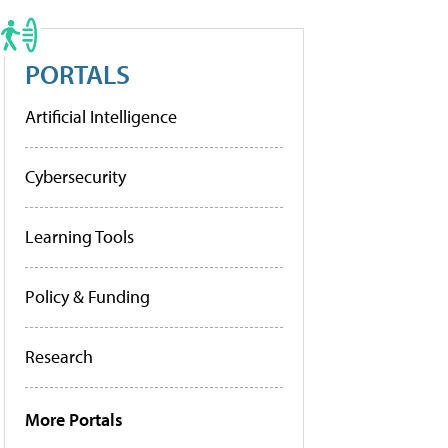
PORTALS
Artificial Intelligence
Cybersecurity
Learning Tools
Policy & Funding
Research
More Portals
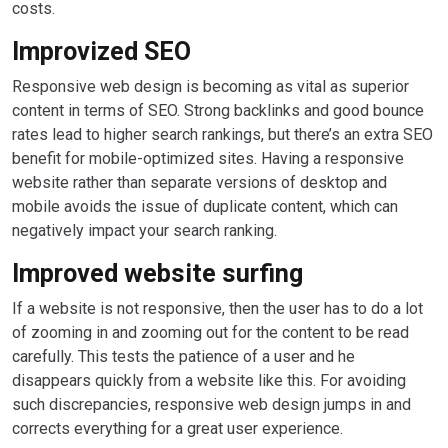
costs.
Improvized SEO
Responsive web design is becoming as vital as superior
content in terms of SEO. Strong backlinks and good bounce
rates lead to higher search rankings, but there’s an extra SEO
benefit for mobile-optimized sites. Having a responsive
website rather than separate versions of desktop and
mobile avoids the issue of duplicate content, which can
negatively impact your search ranking.
Improved website surfing
If a website is not responsive, then the user has to do a lot
of zooming in and zooming out for the content to be read
carefully. This tests the patience of a user and he
disappears quickly from a website like this. For avoiding
such discrepancies, responsive web design jumps in and
corrects everything for a great user experience.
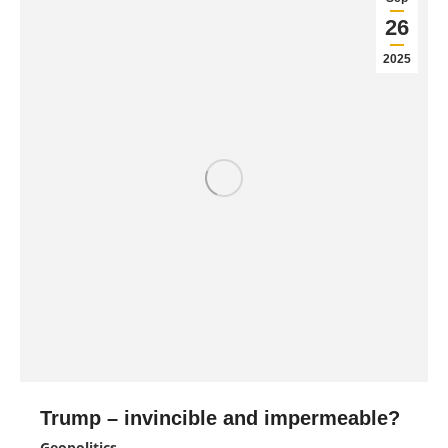
26
2025
Trump – invincible and impermeable?
Geopolitics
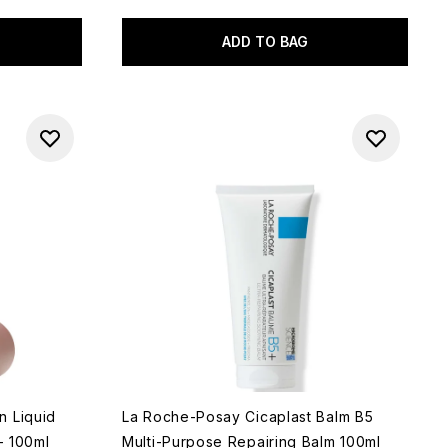
ADD TO BAG
n Liquid
La Roche-Posay Cicaplast Balm B5
- 100ml
Multi-Purpose Repairing Balm 100ml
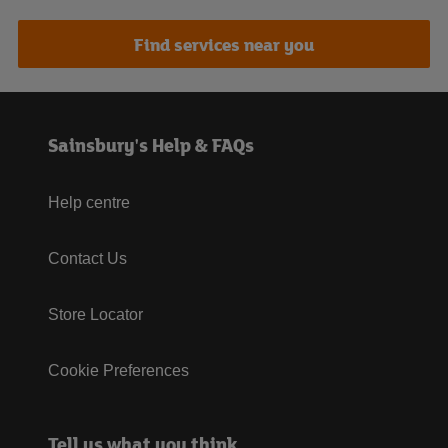
Find services near you
Sainsbury's Help & FAQs
Help centre
Contact Us
Store Locator
Cookie Preferences
Tell us what you think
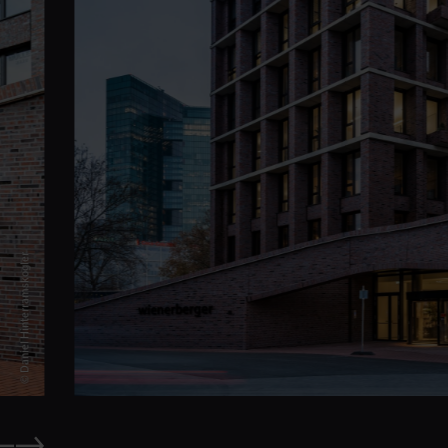
© Daniel Hinterramskogler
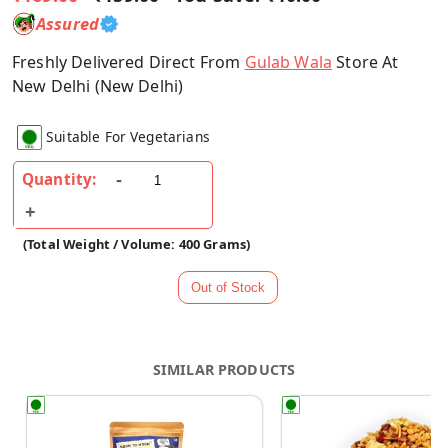
Assured
Freshly Delivered Direct From
Gulab Wala
Store At
New Delhi (New Delhi)
Suitable For Vegetarians
Quantity:
(Total Weight / Volume: 400 Grams)
SIMILAR PRODUCTS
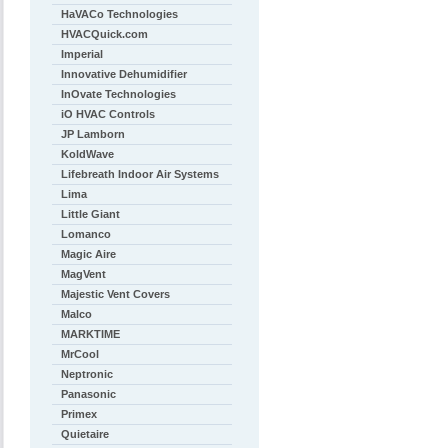
HaVACo Technologies
HVACQuick.com
Imperial
Innovative Dehumidifier
InOvate Technologies
iO HVAC Controls
JP Lamborn
KoldWave
Lifebreath Indoor Air Systems
Lima
Little Giant
Lomanco
Magic Aire
MagVent
Majestic Vent Covers
Malco
MARKTIME
MrCool
Neptronic
Panasonic
Primex
Quietaire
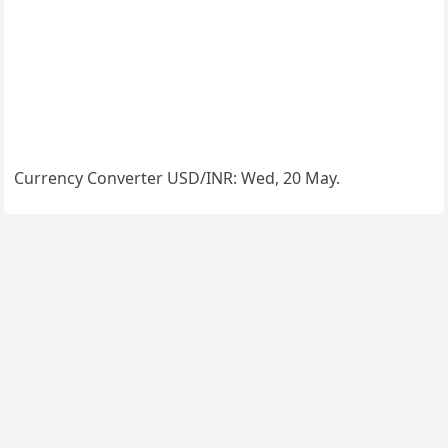
Currency Converter
USD/INR
: Wed, 20 May.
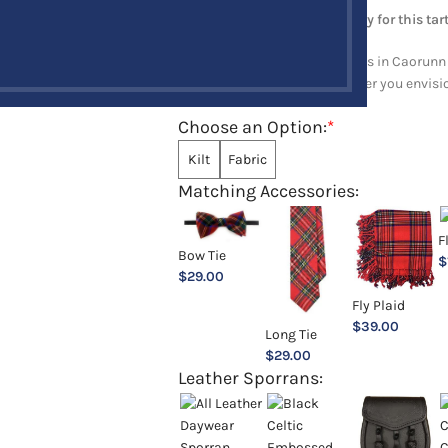
Note: Minimum order quantity for this tart
Explore a full range of products in Caorunn 
and upholstery items. Whatever you envision,
Choose an Option:
*
Kilt
Fabric
Matching Accessories:
F
Bow Tie
$
$
29.00
Fly Plaid
$
39.00
Long Tie
$
29.00
Leather Sporrans:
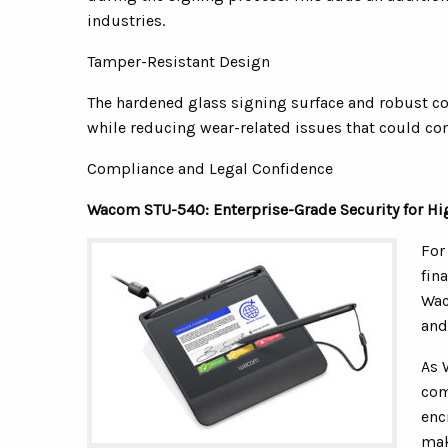
industries.
Tamper-Resistant Design
The hardened glass signing surface and robust co
while reducing wear-related issues that could co
Compliance and Legal Confidence
Wacom STU-540: Enterprise-Grade Security for Hi
For
fin
Wac
and
As 
com
enc
mak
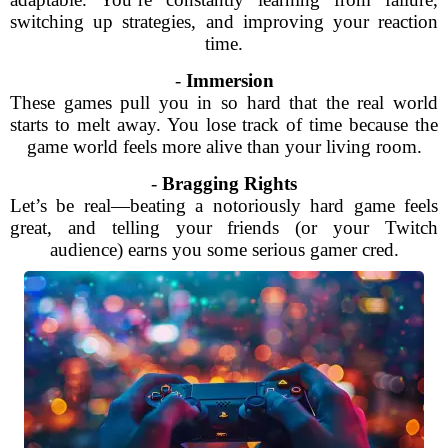
switching up strategies, and improving your reaction
time.
-
Immersion
These games pull you in so hard that the real world
starts to melt away. You lose track of time because the
game world feels more alive than your living room.
-
Bragging Rights
Let’s be real—beating a notoriously hard game feels
great, and telling your friends (or your Twitch
audience) earns you some serious gamer cred.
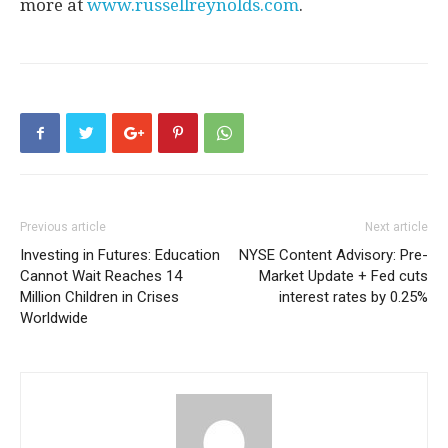
more at
www.russellreynolds.com
.
Previous article
Next article
Investing in Futures: Education
NYSE Content Advisory: Pre-
Cannot Wait Reaches 14
Market Update + Fed cuts
Million Children in Crises
interest rates by 0.25%
Worldwide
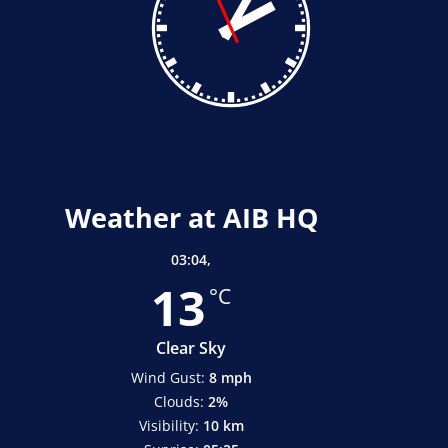
Weather at AIB HQ
03:04,
13
°C
Clear Sky
Wind Gust:
8 mph
Clouds:
2%
Visibility:
10 km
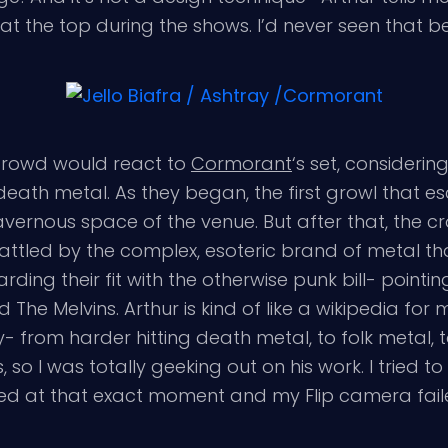
t at the top during the shows. I’d never seen that b
 crowd would react to
Cormorant
‘s set, consideri
s death metal. As they began, the first growl that
he cavernous space of the venue. But after that, the
rattled by the complex, esoteric brand of metal t
 their fit with the otherwise punk bill- pointing ou
 The Melvins. Arthur is kind of like a wikipedia for
ty- from harder hitting death metal, to folk metal,
s, so I was totally geeking out on his work. I tried t
rted at that exact moment and my Flip camera fai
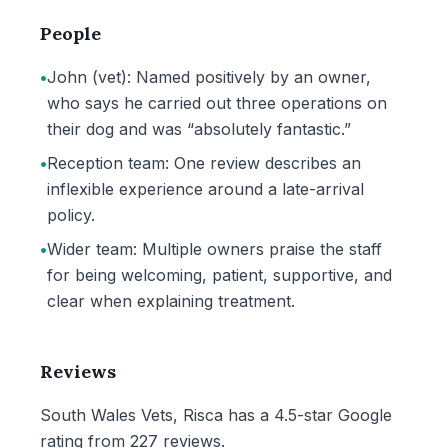
People
•
John (vet): Named positively by an owner,
who says he carried out three operations on
their dog and was “absolutely fantastic.”
•
Reception team: One review describes an
inflexible experience around a late-arrival
policy.
•
Wider team: Multiple owners praise the staff
for being welcoming, patient, supportive, and
clear when explaining treatment.
Reviews
South Wales Vets, Risca has a 4.5-star Google
rating from 227 reviews.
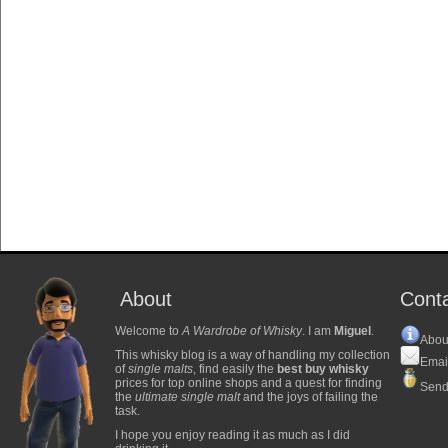
About
Cont
Welcome to
A Wardrobe of Whisky
. I am
Miguel
.
Abou
This whisky blog is a way of handling my collection
Emai
of
single malts
, find easily the
best buy whisky
prices for top online shops and a quest for finding
Send
the
ultimate single malt
and the joys of failing the
task.
I hope you enjoy reading it as much as I did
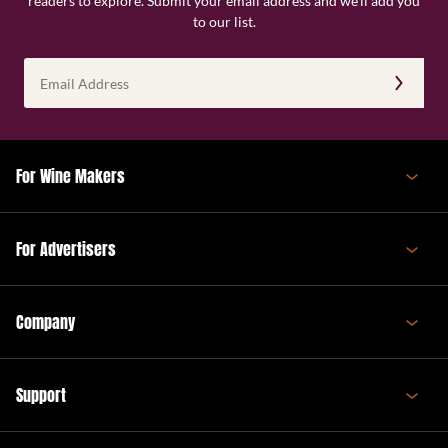
readers to explore. Submit your email address and we’ll add you
to our list.
Email
Address
(Required)
For Wine Makers
For Advertisers
Company
Support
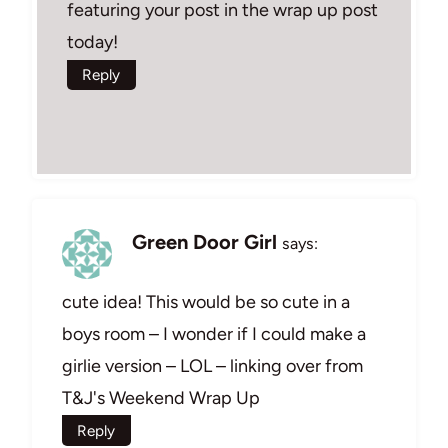
featuring your post in the wrap up post
today!
Reply
Green Door Girl
says:
cute idea! This would be so cute in a
boys room – I wonder if I could make a
girlie version – LOL – linking over from
T&J's Weekend Wrap Up
Reply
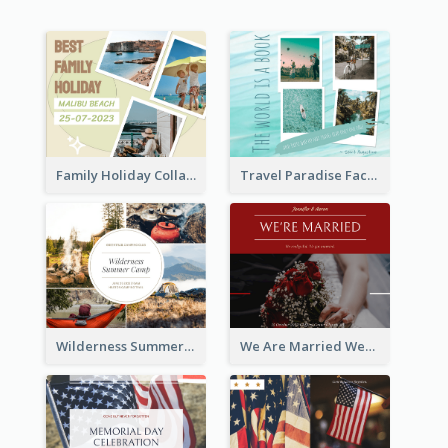
Family Holiday Collage Facebook Post
Travel Paradise Facebook Post
Wilderness Summer Camp Facebook Post
We Are Married Wedding Facebook Post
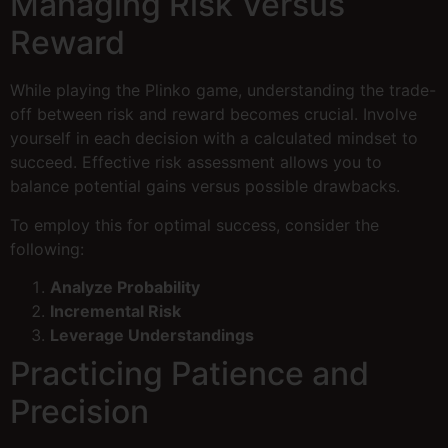
Managing Risk Versus
Reward
While playing the Plinko game, understanding the trade-
off between risk and reward becomes crucial. Involve
yourself in each decision with a calculated mindset to
succeed. Effective risk assessment allows you to
balance potential gains versus possible drawbacks.
To employ this for optimal success, consider the
following:
Analyze Probability
Incremental Risk
Leverage Understandings
Practicing Patience and
Precision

▶ **PROBLEM REQUIREMENTS**:
Could the data be reproduced exactly, with the pictures omitted?

▶ **ANSWER FOR THIS EXERCISE**:
PORTALS
Artificial Intelligence
Cybersecurity
Learning Tools
Policy & Funding
Research
More Portals
costs.
Improvized SEO
Responsive web design is becoming as vital as superior
content in terms of SEO. Strong backlinks and good bounce
rates lead to higher search rankings, but there’s an extra SEO
benefit for mobile-optimized sites. Having a responsive
website rather than separate versions of desktop and
mobile avoids the issue of duplicate content, which can
negatively impact your search ranking.
Improved website surfing
If a website is not responsive, then the user has to do a lot
of zooming in and zooming out for the content to be read
carefully. This tests the patience of a user and he
disappears quickly from a website like this. For avoiding
such discrepancies, responsive web design jumps in and
corrects everything for a great user experience.
26
2025
Trump – invincible and impermeable?
Geopolitics
ADD TO BAG
n Liquid
La Roche-Posay Cicaplast Balm B5
- 100ml
Multi-Purpose Repairing Balm 100ml
Find services near you
Sainsbury's Help & FAQs
Help centre
Contact Us
Store Locator
Cookie Preferences
Tell us what you think
© Daniel Hinterramskogler
Assured
Freshly Delivered Direct From
Gulab Wala
Store At
New Delhi (New Delhi)
Suitable For Vegetarians
Quantity:
(Total Weight / Volume: 400 Grams)
SIMILAR PRODUCTS
HaVACo Technologies
HVACQuick.com
Imperial
Innovative Dehumidifier
InOvate Technologies
iO HVAC Controls
JP Lamborn
KoldWave
Lifebreath Indoor Air Systems
Lima
Little Giant
Lomanco
Magic Aire
MagVent
Majestic Vent Covers
Malco
MARKTIME
MrCool
Neptronic
Panasonic
Primex
Quietaire
Currency Converter
USD/INR
: Wed, 20 May.
Note: Minimum order quantity for this tart
Explore a full range of products in Caorunn 
and upholstery items. Whatever you envision,
Choose an Option:
*
Kilt
Fabric
Matching Accessories:
F
Bow Tie
$
$
29.00
Fly Plaid
$
39.00
Long Tie
$
29.00
Leather Sporrans:
industries.
Tamper-Resistant Design
The hardened glass signing surface and robust co
while reducing wear-related issues that could co
Compliance and Legal Confidence
Wacom STU-540: Enterprise-Grade Security for Hi
For
fin
Wac
and
As 
com
enc
mak
switching up strategies, and improving your reaction
time.
-
Immersion
These games pull you in so hard that the real world
starts to melt away. You lose track of time because the
game world feels more alive than your living room.
-
Bragging Rights
Let’s be real—beating a notoriously hard game feels
great, and telling your friends (or your Twitch
audience) earns you some serious gamer cred.
more at
www.russellreynolds.com
.
Previous article
Next article
Investing in Futures: Education
NYSE Content Advisory: Pre-
Cannot Wait Reaches 14
Market Update + Fed cuts
Million Children in Crises
interest rates by 0.25%
Worldwide
Weather at AIB HQ
03:04,
13
°C
Clear Sky
Wind Gust:
8 mph
Clouds:
2%
Visibility:
10 km
t at the top during the shows. I’d never seen that b
 crowd would react to
Cormorant
‘s set, consideri
s death metal. As they began, the first growl that
he cavernous space of the venue. But after that, the
rattled by the complex, esoteric brand of metal t
 their fit with the otherwise punk bill- pointing ou
 The Melvins. Arthur is kind of like a wikipedia for
ty- from harder hitting death metal, to folk metal,
s, so I was totally geeking out on his work. I tried t
rted at that exact moment and my Flip camera fai
People
•
John (vet): Named positively by an owner,
who says he carried out three operations on
their dog and was “absolutely fantastic.”
•
Reception team: One review describes an
inflexible experience around a late-arrival
policy.
•
Wider team: Multiple owners praise the staff
for being welcoming, patient, supportive, and
clear when explaining treatment.
Reviews
South Wales Vets, Risca has a 4.5-star Google
rating from 227 reviews.
About
Cont
Welcome to
A Wardrobe of Whisky
. I am
Miguel
.
Abou
This whisky blog is a way of handling my collection
Emai
of
single malts
, find easily the
best buy whisky
prices for top online shops and a quest for finding
Send
the
ultimate single malt
and the joys of failing the
task.
I hope you enjoy reading it as much as I did
readers to explore. Submit your email address and we’ll add you
to our list.
Email
Address
(Required)
For Wine Makers
For Advertisers
Company
Support
featuring your post in the wrap up post
today!
Reply
Green Door Girl
says:
cute idea! This would be so cute in a
boys room – I wonder if I could make a
girlie version – LOL – linking over from
T&J's Weekend Wrap Up
Reply
Family Holiday Collage Facebook Post
Travel Paradise Facebook Post
Wilderness Summer Camp Facebook Post
We Are Married Wedding Facebook Post
Managing Risk Versus
Reward
While playing the Plinko game, understanding the trade-
off between risk and reward becomes crucial. Involve
yourself in each decision with a calculated mindset to
succeed. Effective risk assessment allows you to
balance potential gains versus possible drawbacks.
To employ this for optimal success, consider the
following:
Analyze Probability
Incremental Risk
Leverage Understandings
Practicing Patience and
Precision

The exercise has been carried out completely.